Interactive Investor

Thomas Cook tumbles after sickness bug strikes

14th April 2014 14:41

Ceri Jones from interactive investor

Thomas Cook shares took a further battering on Monday after newspaper front pages revealed 18 British tourists were on IV drips last night after falling ill at one of its hotels in Cuba, which suffered a similar outbreak last year.

Shares in the company fell 5.23% by 3pm to 163p.

Holidaymakers reported under-cooked meals, birds in the restaurants and birds droppings in food, and filthy pools and toilets at Cuba's Hotel Playa Pesquero in Holguin.

Just last month Thomas Cook agreed compensation of £150,000 to 20 holiday-makers who suffered food poisoning at the same hotel last year.

Reports said 80% of residents at the 944-room hotel have been taken ill, with one person hospitalised according to the Foreign Office, but the hotel is taking bookings.

The holiday company is also under the cosh from potential strike action over job losses, which could hit flights in the summer. The level of stewards and stewardesses on its planes is going to be reduced by one person for each plane, taking manning to the minimum allowed under EU rules. The job losses will come from adjusting seasonal recruitment and natural attrition.

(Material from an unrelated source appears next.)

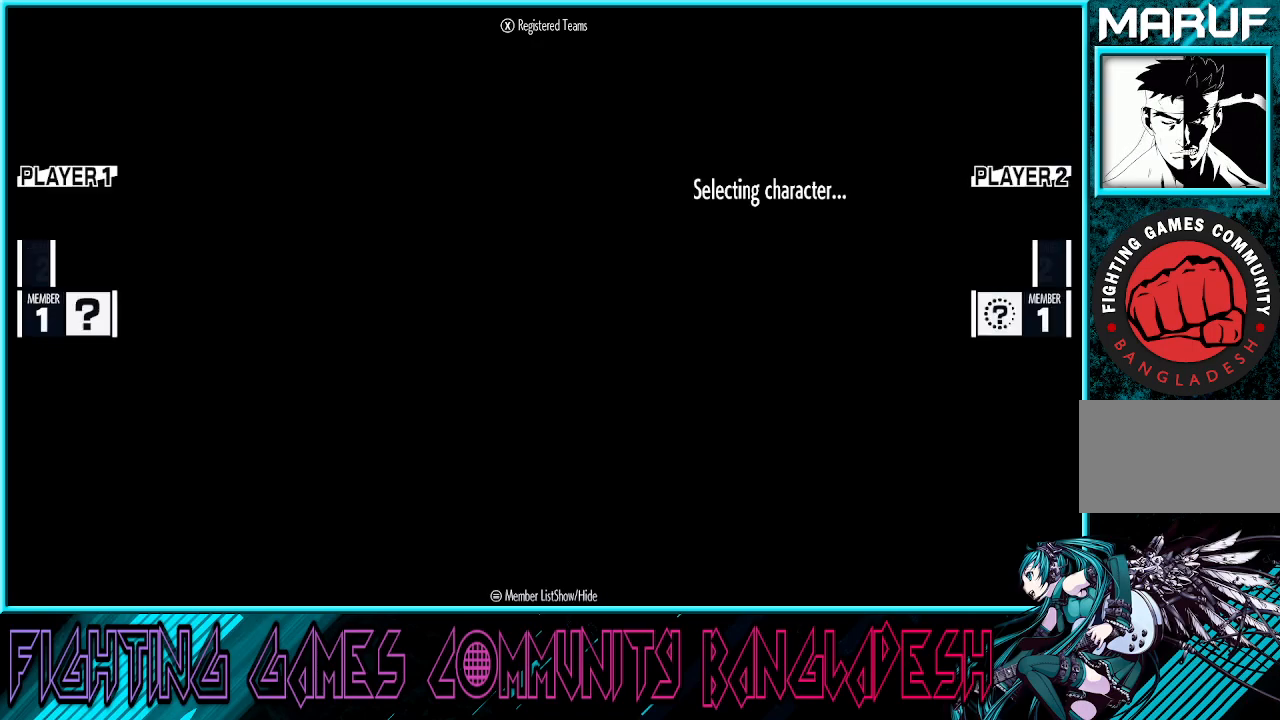
{"buttons": [], "left_stick": "center", "events": []}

The cabin staff union, Unite, is balloting its members in a consultative ballot for strike action. It says that 74% regularly missed their breaks on flights last summer, and that despite reduced staffing levels, cabin crew will still be expected to deliver the same trolley sales targets as last year.

Thomas Cook revealed in March that it had sold around half of this year's summer holidays with bookings up 3%, with average holiday prices down 2% as shorter breaks have proved more popular.

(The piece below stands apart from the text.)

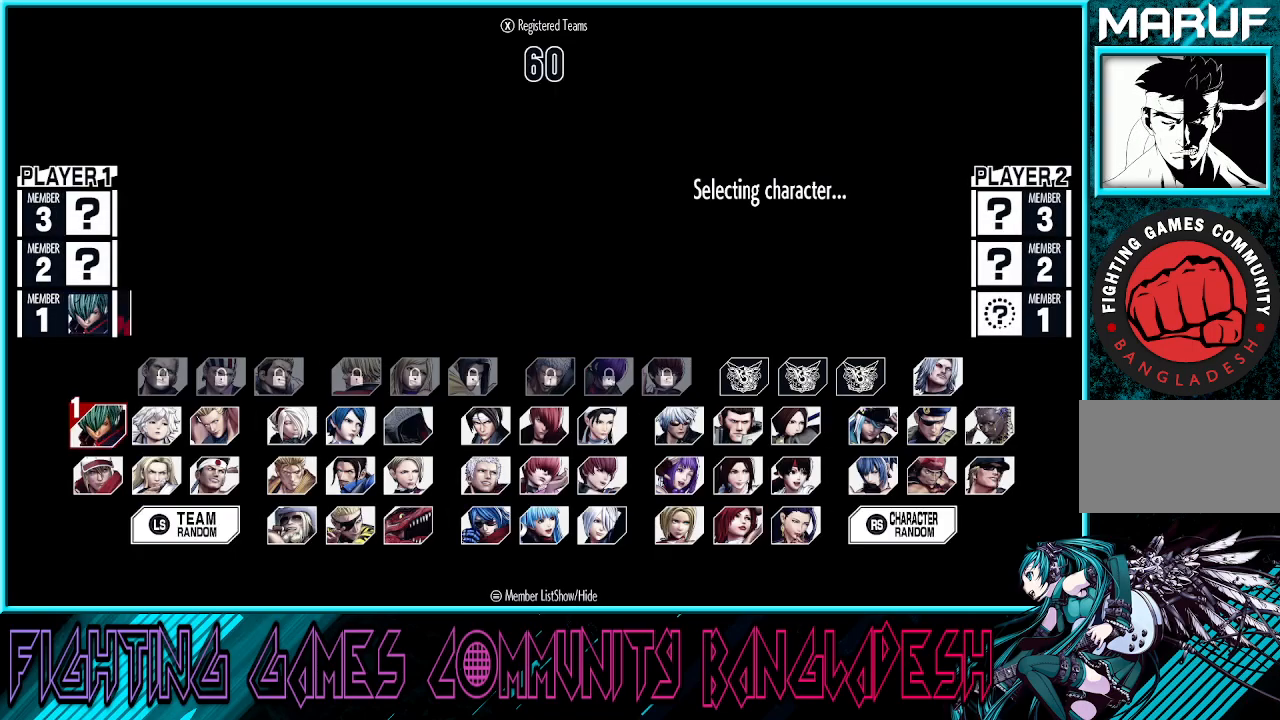
{"buttons": [], "left_stick": "center", "events": []}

The travel agent, under chief executive Harriet Green, is just past the half-way stage in a three-year turnaround programme aimed at reducing debt, having been saved by a £1.4 billion refinancing package from its banks in 2012.

Since taking over in 2012, Green has cut 2,500 jobs, hundreds of high-street shops and the scale of its airline. Further cuts are expected to come in its IT, HR and procurement departments.

First-quarter losses for the period to 31 December fell by £10 million to £56 million despite the impact of the Egyptian political situation on bookings, but it was solely the result of cost cutting as revenues were £15 million lower at £1.66 million.

Chartists have been noticing the stock's deterioration recently, saying its 21-day Price Crosses Moving Average is indicative of an established bear trend.